Several studies have suggested a link between benzodiazepines use and the onset of dementia [52,53,54]. Long-term benzodiazepines use is not only effectively in treating sleep disturbances but also increases the risks of cognitive impairment, delirium, falls, fractures, and motor vehicle crashes in older adults [55,56,57]. Although benzodiazepine receptor agonists and cognitive behavioral therapy are the recommended for chronic insomnia in older adults, their widespread application is currently challenging due to the large older population and limited medical resources.

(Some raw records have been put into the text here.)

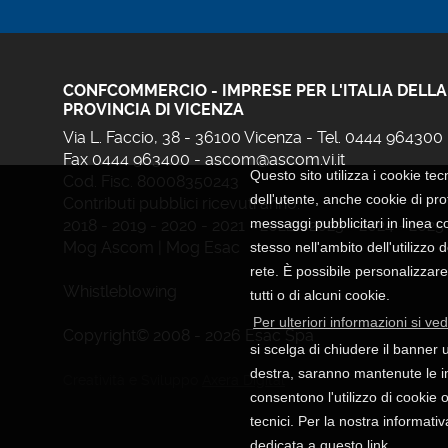
CONFCOMMERCIO - IMPRESE PER L'ITALIA DELLA
PROVINCIA DI VICENZA
Via L. Faccio, 38 - 36100 Vicenza - Tel. 0444 964300
Fax 0444 963400 -
ascom@ascom.vi.it
Questo sito utilizza i cookie tec
Cod. Fisc. 80008350243
dell'utente, anche cookie di prof
Contributi pubblici ricevuti anno:
messaggi pubblicitari in linea c
2018
-
2019
-
2020
-
2021
-
2022
-
2023
-
2024
-
2025
Mog Ascom
|
Mog Esac
stesso nell'ambito dell'utilizzo 
rete. È possibile personalizzare
Whistleblowing
tutti o di alcuni cookie.
Per ulteriori informazioni si ved
Copyright© 2008 - 2026 Esac Spa
si scelga di chiudere il banner u
destra, saranno mantenute le i
Creatività e Sviluppo
Axera Digital
consentono l'utilizzo di cookie o
tecnici. Per la nostra informativ
dedicata a
questo link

Our study has both strengths and limitations. First, while the AGS Beers criteria are globally recognized, certain PIM types are rarely or never prescribed. The absence of these medications in our data set meant that the CC + CatBoost model’s performance could not be assessed for these rare PIM types. Future research aims to expand the knowledge domain and gather ample prescription data to enhance the model's performance. Second, access to personal and outpatient data, such as biochemical test results, patient height or weight, smoking history, medication history or the history of adverse drug reactions, may have led to underestimation or overestimation of the detection rate of PIMs. Third, several key aspects such as model validation, sample size validation, and Shapley Additive Explanations (SHAP) were not considered. Although the overall sample size was large, the sample size for PIMs was inadequate, potentially complicating the implementation of model validation. SHAP is valuable for elucidating the direction and significance of risk factors. However, due to the large number of risk factors involved, the application of SHAP could be challenging.

Conclusion

This research introduces a CC + CatBoost warning model for PIMs in older dementia patients, utilizing ML techniques. This model enables a quick and precise identification of PIMs, simplifying the manual evaluation process.